▶ DIRECTION:
Please pick out each line in the entries below that contains the word "alphaTex", and copy those lines in full.
——
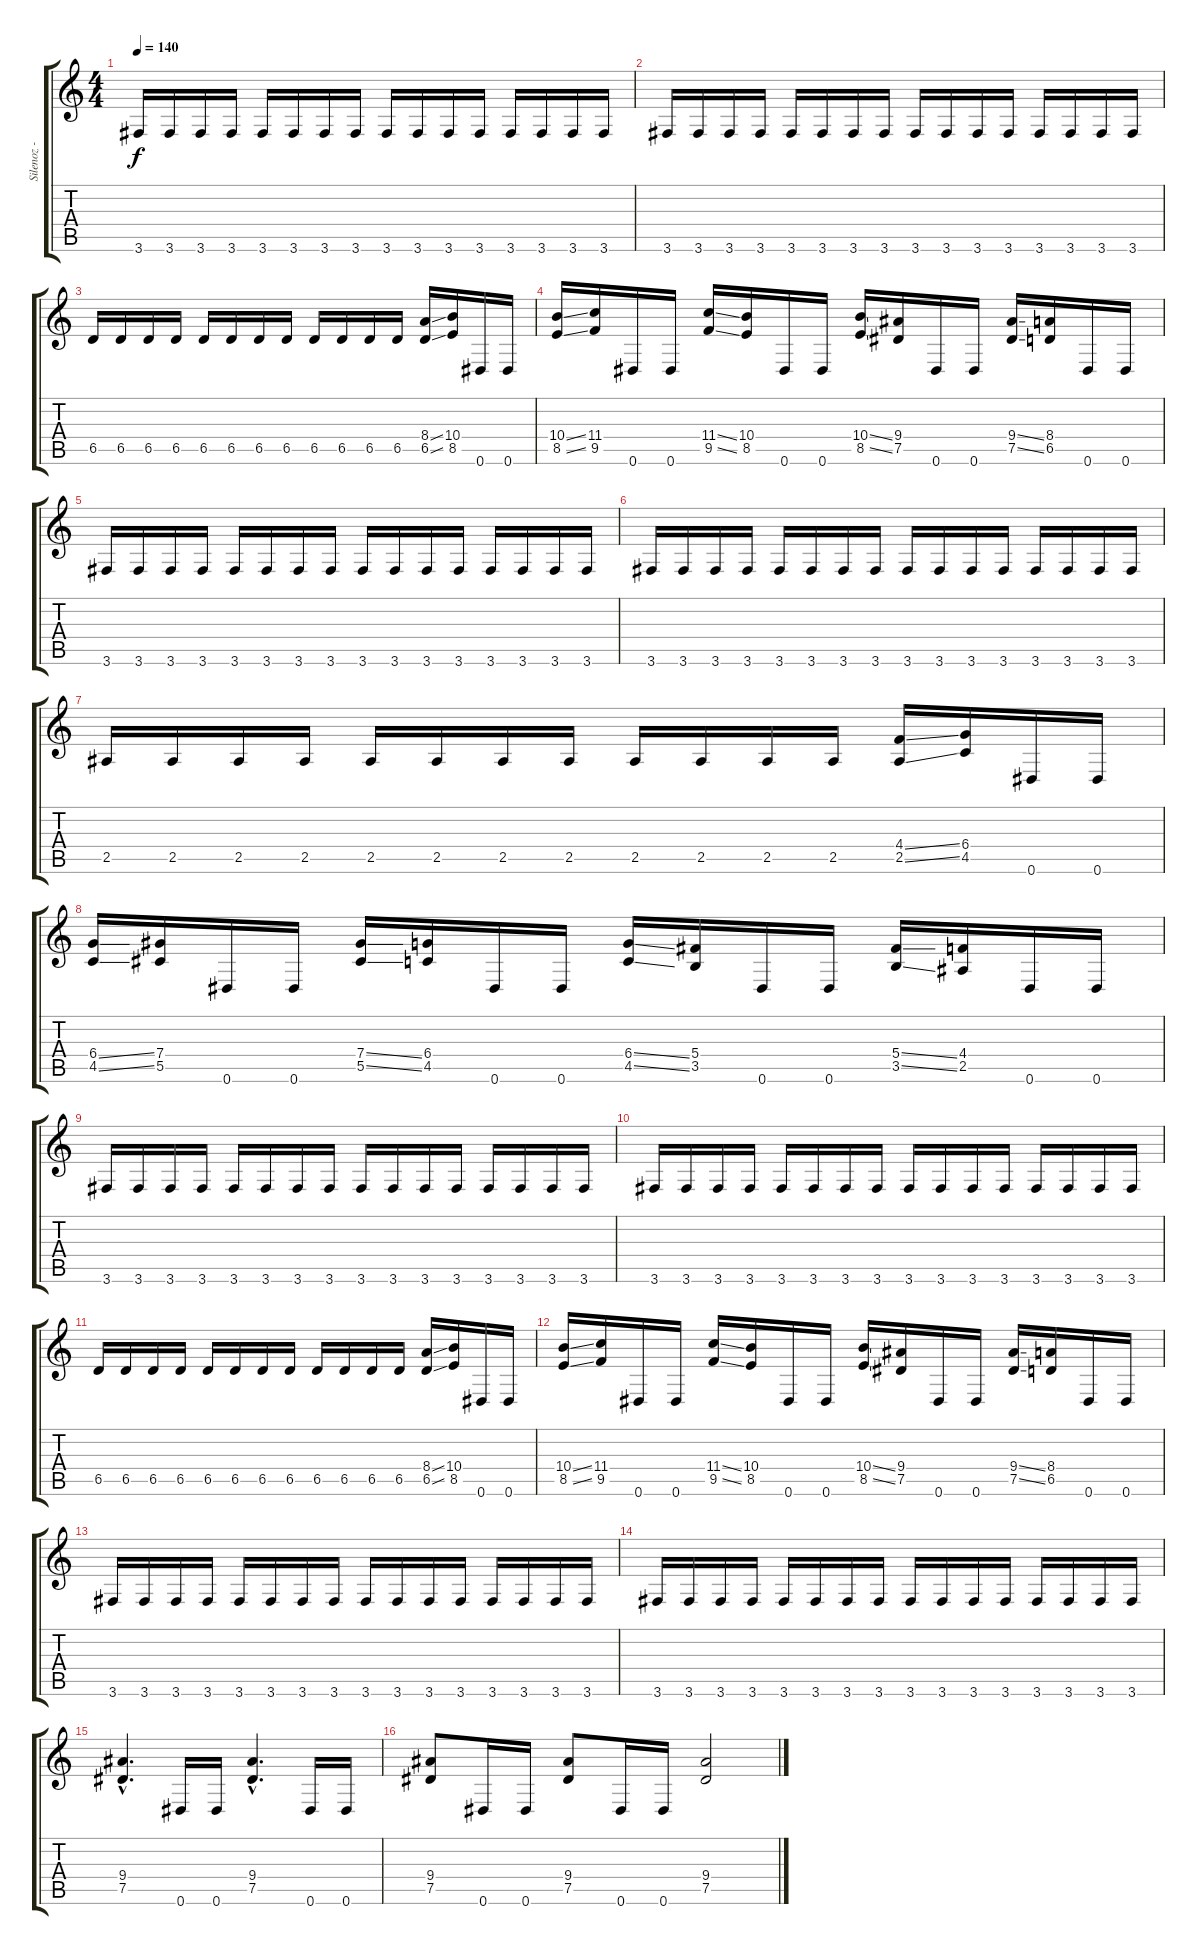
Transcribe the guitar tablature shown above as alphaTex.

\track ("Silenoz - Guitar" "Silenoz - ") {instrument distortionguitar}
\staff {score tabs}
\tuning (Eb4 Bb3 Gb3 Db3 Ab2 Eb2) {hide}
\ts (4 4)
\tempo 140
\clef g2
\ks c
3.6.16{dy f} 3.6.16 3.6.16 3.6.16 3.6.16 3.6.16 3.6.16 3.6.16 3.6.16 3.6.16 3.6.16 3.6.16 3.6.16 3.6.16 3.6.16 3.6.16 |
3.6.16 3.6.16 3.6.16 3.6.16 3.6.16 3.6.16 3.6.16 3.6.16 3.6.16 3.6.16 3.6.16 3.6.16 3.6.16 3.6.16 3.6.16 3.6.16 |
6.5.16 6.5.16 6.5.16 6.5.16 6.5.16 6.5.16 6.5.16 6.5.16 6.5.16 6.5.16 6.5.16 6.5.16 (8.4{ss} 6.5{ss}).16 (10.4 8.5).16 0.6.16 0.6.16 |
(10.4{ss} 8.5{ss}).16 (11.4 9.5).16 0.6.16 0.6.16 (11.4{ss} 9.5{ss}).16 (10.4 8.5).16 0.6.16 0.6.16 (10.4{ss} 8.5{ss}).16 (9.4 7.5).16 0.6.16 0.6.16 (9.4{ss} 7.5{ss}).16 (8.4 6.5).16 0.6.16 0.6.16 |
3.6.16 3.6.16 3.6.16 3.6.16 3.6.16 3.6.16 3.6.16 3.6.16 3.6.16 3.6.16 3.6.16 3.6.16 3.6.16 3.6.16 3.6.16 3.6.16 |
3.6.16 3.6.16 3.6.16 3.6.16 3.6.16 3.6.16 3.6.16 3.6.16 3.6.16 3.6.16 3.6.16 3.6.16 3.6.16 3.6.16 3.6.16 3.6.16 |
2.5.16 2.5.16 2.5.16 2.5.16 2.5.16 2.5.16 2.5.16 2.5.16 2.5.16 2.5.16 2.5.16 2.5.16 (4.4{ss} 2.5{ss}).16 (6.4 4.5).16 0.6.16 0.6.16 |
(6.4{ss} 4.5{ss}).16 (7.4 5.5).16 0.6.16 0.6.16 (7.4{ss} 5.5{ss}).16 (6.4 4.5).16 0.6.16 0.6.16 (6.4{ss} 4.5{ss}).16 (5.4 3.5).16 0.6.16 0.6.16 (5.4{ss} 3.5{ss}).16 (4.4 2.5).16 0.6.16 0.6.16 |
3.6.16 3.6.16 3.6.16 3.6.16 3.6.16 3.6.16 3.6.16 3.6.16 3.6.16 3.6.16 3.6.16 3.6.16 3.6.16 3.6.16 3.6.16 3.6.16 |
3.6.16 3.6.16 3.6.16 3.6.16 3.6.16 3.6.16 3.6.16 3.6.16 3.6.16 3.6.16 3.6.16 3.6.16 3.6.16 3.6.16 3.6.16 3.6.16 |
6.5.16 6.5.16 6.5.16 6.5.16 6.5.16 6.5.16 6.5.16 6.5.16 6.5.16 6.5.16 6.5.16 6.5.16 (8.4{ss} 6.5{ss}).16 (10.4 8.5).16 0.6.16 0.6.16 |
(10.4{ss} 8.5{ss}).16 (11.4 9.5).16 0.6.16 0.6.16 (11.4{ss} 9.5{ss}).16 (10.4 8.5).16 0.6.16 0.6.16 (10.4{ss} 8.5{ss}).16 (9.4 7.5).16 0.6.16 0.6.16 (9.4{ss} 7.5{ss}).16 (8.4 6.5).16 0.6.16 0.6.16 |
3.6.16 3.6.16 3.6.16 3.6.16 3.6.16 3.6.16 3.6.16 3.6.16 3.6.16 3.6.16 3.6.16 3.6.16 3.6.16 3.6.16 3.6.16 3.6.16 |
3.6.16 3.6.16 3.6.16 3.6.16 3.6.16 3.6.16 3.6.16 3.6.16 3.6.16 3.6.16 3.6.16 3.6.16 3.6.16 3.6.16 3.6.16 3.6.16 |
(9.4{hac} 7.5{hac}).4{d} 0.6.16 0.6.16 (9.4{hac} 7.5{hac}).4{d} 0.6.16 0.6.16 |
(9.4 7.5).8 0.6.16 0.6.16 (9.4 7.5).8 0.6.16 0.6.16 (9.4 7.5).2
——
▶ CORRECT RESPONSE:
Transcribe the guitar tablature shown above as alphaTex.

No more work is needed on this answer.